Here is where the entire “unicorn” meme, and stated metrics when comes to valuation, growth projections, and more may suddenly find much like many a turkey found its neck on Thursday morning. i.e., about to be cleaved. And, it’s hard to weigh which way this decision may go. Presidential pardons excluded.

On the one side you have many of the top-tier E.U. politicians wrangling for some form of a delay in the case (such as the E.U. Commission) in reasoning a ruling favoring Uber might cause some form of populist backlash. One could infer this signals that maybe people such as Mr. Juncker may have derived some form of “insider” insight and concluded the decision will rule in Uber’s favor. It’s very possible. However, we all know how well E.U. politicians have been at reading “tea leaves” of late. e.g., Brexit.

On the other hand, there’s the recent decision lost via a London tribunal as it pertains to drivers.
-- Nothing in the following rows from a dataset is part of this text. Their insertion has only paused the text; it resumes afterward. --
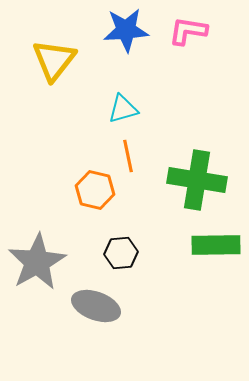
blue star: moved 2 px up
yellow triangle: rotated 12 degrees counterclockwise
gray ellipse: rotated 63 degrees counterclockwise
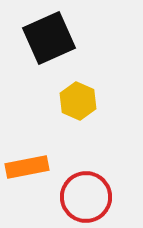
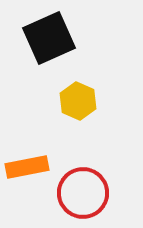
red circle: moved 3 px left, 4 px up
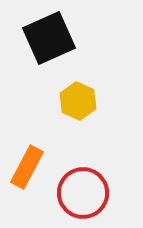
orange rectangle: rotated 51 degrees counterclockwise
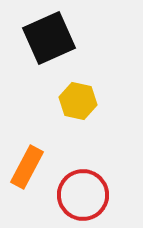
yellow hexagon: rotated 12 degrees counterclockwise
red circle: moved 2 px down
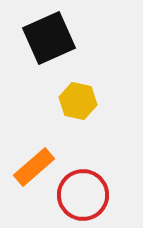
orange rectangle: moved 7 px right; rotated 21 degrees clockwise
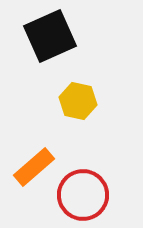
black square: moved 1 px right, 2 px up
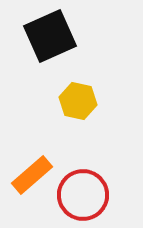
orange rectangle: moved 2 px left, 8 px down
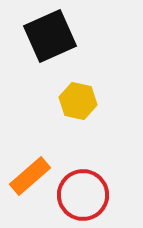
orange rectangle: moved 2 px left, 1 px down
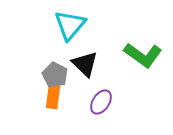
From this point of argument one could make the case where politicians/judges may now be more inclined to protecting the-devil-they-know as opposed to one they don’t. i.e., Current cabbies, the companies that employ them, the taxes they generate, and the votes they represent.

Surely after Brexit, and now with the U.S. election as an additional “lens” to peer through, anything including the word “populist”   where a legal challenge and decry is called for might now have different weighing in the minds of any one in the “political arena.” If it didn’t: Why is the term and idea of “worry” being used by E.U. politicians to describe it?

Yet, the real one’s to worry in my view are the entirety of unicorns. And I mean just that – all.

I say this because if you take a step back you have to remember there are a few very important points that many need to be reminded of. First: Unicorns (and that means all) are stated to be worth their valuations because, in a nut shell, the companies believe that’s what they are worth, based on metrics they decide. And that metric (i.e., worth $Billions upon $Billions) can only be interpreted as “priced for perfection.” Remember, most are currently only still cash burn machines. Net profits are “in the future.”

Uber, along with AirBnB™ are by far the most prominent and bellwether unicorns being followed by not only “the Valley,” but financial institutions, V.C.’s, sovereign wealth funds, traders, and more everywhere. If these unicorns show anything revealing weakness or potential harm to their valuation metrics? i.e., Legal challenges showing everything they claimed for the future may have doubts based on court rulings. As I iterated before “It’s different this time” takes on a meaning never thought possible, much like a turkey’s revelation this past Thursday.

So far AirBnB has not fared as well as it once thought was its birth right. i.e., The San Francisco and N.Y.C. outcomes. And they are facing ever more, both here in the U.S. as well as globally. Uber has since lost China (as you read at the beginning) and now is facing a very tumultuous decision if it goes against them in Europe.

That’s quite a change in market “domination” and “pricing valuation” for the future if it goes against them, no?

And if it does? Do you think that will reflect not only the eagerness, but rather, who buys into the next “funding round?” Funding rounds which are the life’s blood of both valuation metrics, as well as life support for cash burning entities.

Remember, without funding rounds – cash burn is the only metric that matters. Because it is finite, it reflects upon the entire unicorn meme, complex, as well as “the valley” in total.

And I would presume this newest “reflection” about to show its face in Europe will be watched more closely, and with so much scrutiny – it would make a Kardashian blush.